To-do item -
Copy out the lines below that hold the word "Link".

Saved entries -
--- START ---

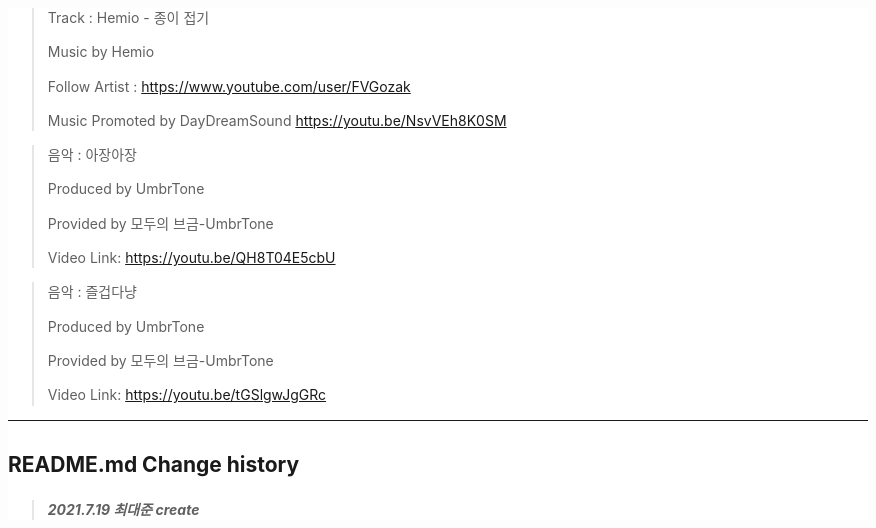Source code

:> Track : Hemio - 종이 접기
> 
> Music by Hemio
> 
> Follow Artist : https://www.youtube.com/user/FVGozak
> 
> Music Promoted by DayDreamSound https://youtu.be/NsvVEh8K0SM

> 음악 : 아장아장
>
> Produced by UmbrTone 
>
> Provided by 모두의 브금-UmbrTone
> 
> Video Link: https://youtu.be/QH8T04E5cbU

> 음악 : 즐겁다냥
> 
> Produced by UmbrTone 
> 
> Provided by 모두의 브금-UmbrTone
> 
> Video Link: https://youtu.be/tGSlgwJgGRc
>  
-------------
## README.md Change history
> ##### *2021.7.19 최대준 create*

--- END ---

Result of this exercise -
> Video Link: https://youtu.be/QH8T04E5cbU
> Video Link: https://youtu.be/tGSlgwJgGRc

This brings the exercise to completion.